Problem requirements —
Repeat the lines in the rows below word for word, starting at the line that contains "2022-09-22: We have released the WDC" and ending at the line that contains "2021-03-29: We have released the WDC", with both of those lines included.

Stored data entries:
== == ==

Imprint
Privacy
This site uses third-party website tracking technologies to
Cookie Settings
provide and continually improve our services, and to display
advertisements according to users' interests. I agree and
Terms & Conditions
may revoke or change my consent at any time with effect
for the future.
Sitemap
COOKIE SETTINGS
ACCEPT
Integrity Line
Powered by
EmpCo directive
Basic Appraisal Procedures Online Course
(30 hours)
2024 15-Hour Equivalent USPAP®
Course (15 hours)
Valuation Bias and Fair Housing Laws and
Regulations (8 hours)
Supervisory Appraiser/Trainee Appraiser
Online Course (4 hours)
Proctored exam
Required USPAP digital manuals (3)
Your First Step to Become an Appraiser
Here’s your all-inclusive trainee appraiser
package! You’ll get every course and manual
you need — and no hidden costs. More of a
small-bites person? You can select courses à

== == ==

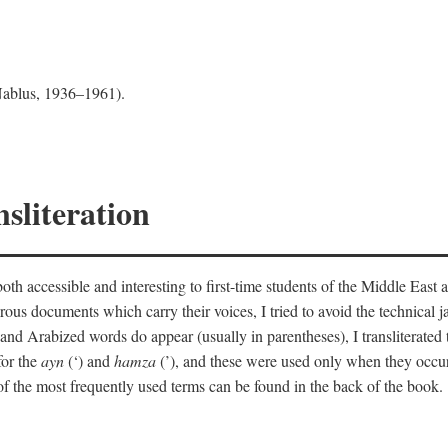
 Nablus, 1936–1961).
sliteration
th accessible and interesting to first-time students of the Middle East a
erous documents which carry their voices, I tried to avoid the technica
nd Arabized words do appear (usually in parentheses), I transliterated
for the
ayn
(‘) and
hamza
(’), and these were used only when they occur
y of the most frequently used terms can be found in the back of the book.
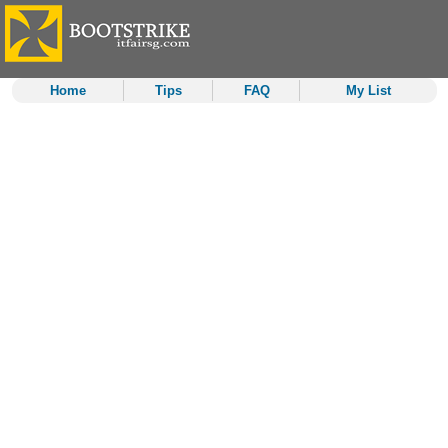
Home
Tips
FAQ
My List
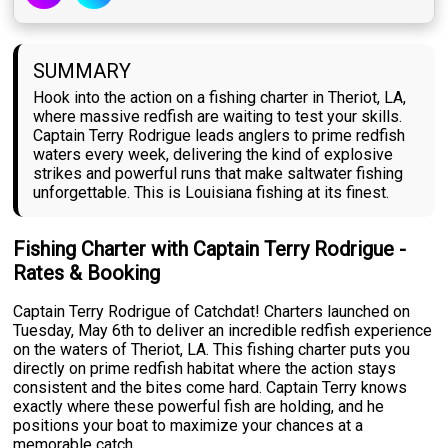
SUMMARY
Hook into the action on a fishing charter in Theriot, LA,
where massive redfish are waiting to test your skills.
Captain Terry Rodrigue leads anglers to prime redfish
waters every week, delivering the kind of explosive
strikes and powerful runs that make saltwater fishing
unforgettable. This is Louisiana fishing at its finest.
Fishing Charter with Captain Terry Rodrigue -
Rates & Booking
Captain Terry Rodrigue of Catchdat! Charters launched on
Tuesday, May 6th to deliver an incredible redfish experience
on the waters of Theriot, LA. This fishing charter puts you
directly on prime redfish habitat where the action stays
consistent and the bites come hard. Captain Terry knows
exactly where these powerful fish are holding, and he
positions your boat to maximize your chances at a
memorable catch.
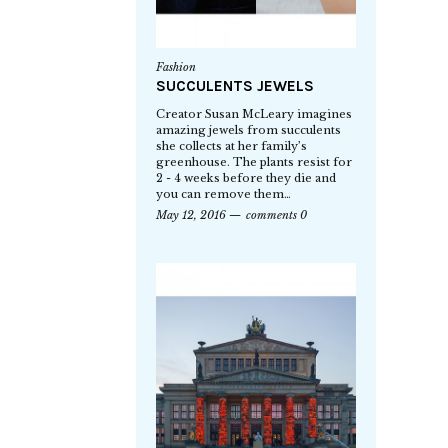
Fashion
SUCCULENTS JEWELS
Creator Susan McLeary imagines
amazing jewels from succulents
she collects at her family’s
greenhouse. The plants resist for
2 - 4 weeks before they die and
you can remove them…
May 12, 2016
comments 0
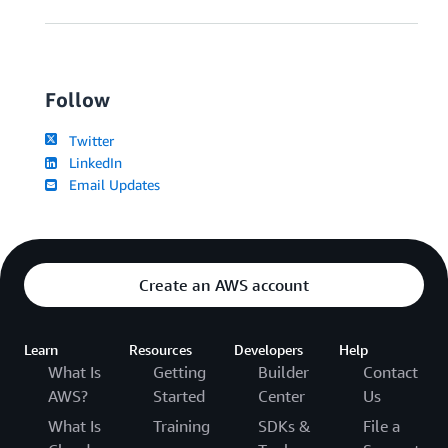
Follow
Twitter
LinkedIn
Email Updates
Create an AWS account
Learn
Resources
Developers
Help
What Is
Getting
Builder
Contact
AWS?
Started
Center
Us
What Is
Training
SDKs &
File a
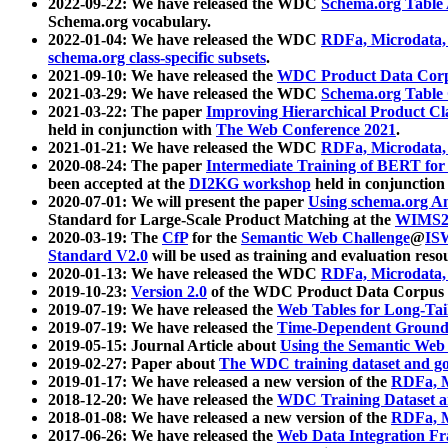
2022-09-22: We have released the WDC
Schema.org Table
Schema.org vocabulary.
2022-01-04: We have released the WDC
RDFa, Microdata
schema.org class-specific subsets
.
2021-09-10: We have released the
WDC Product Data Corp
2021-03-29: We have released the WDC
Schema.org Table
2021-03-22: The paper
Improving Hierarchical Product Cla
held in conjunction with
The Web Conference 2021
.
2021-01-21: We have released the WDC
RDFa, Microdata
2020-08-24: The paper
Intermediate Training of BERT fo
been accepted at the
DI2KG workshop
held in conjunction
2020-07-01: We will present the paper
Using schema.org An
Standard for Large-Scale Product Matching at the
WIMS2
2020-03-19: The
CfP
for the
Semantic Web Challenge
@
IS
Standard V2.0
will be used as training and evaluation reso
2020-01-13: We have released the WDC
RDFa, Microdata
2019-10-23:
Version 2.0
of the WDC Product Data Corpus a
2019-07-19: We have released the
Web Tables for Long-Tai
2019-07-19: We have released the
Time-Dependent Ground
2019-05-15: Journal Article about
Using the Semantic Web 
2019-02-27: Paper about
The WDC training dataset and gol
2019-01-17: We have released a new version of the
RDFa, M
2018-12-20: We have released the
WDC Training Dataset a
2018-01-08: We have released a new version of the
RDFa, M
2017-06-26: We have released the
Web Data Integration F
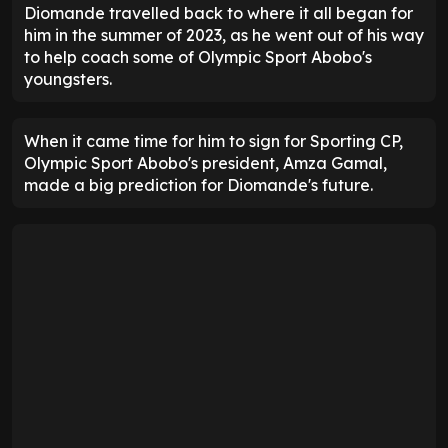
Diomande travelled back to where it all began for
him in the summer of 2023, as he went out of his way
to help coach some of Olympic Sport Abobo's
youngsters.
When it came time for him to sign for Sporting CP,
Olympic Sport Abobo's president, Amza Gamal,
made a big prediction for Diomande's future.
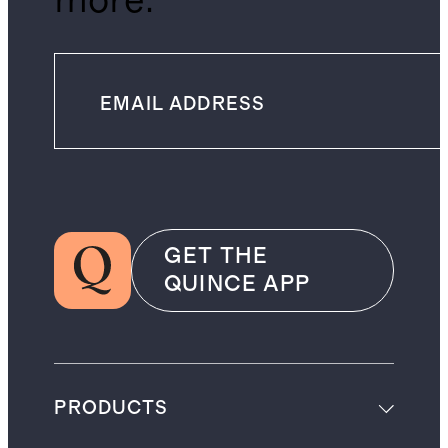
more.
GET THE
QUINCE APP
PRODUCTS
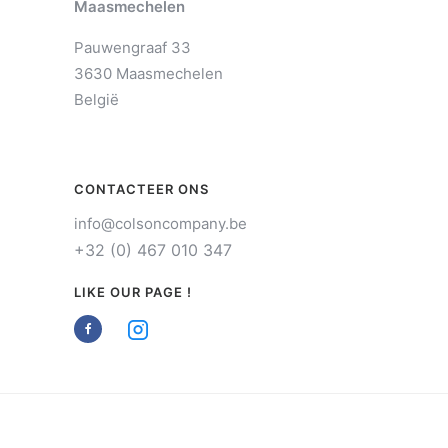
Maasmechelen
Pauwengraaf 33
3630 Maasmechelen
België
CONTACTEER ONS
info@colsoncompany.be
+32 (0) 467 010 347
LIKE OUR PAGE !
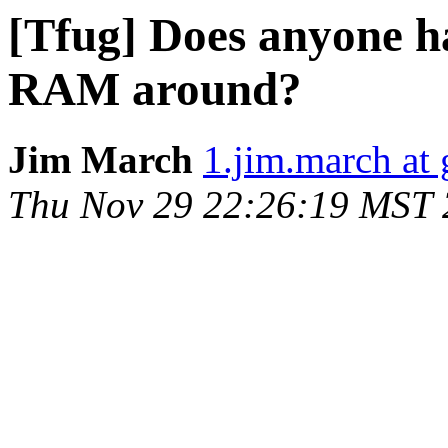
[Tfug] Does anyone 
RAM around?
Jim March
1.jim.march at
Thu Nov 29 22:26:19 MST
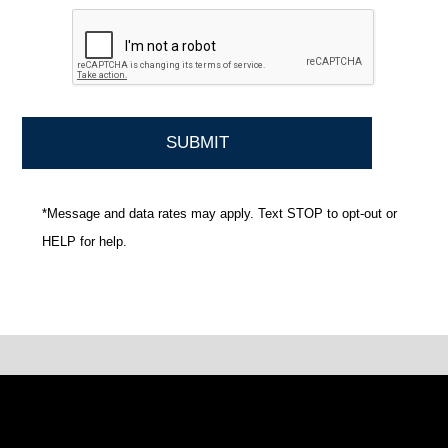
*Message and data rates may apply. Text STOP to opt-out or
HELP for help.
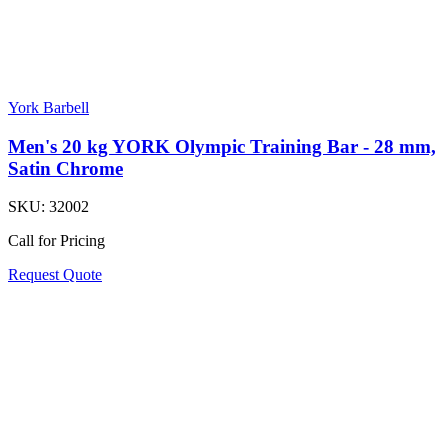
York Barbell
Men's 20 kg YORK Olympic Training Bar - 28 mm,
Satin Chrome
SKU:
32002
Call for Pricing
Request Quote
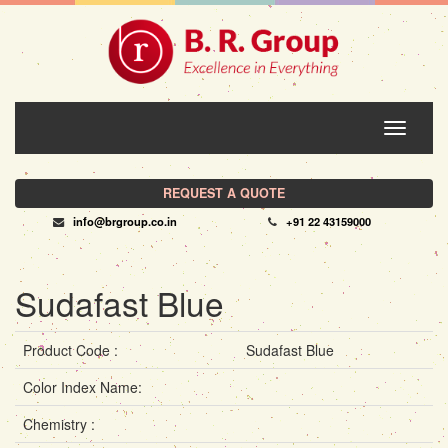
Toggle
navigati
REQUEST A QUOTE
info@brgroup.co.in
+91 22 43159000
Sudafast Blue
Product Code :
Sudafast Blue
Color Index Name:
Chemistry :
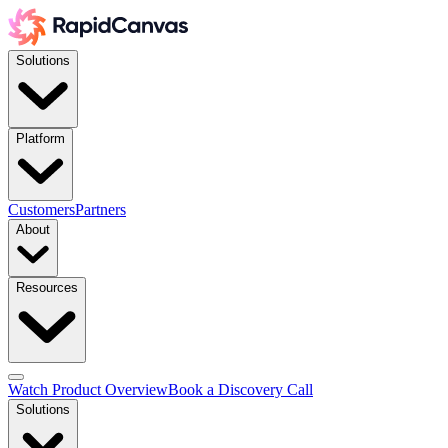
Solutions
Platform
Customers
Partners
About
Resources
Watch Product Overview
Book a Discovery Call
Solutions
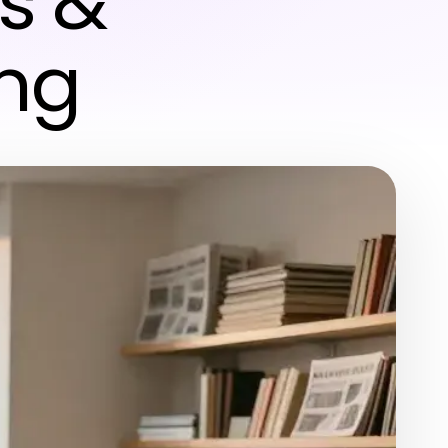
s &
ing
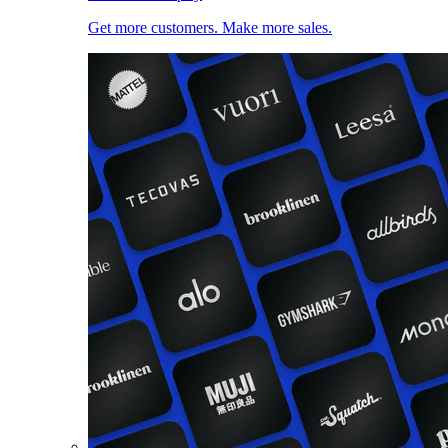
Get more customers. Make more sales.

== == ==

Solution to the problem —
2022-09-22: We have released the WDC
Schema.org Table
Schema.org vocabulary.
2022-01-04: We have released the WDC
RDFa, Microdata
schema.org class-specific subsets
.
2021-09-10: We have released the
WDC Product Data Corp
2021-03-29: We have released the WDC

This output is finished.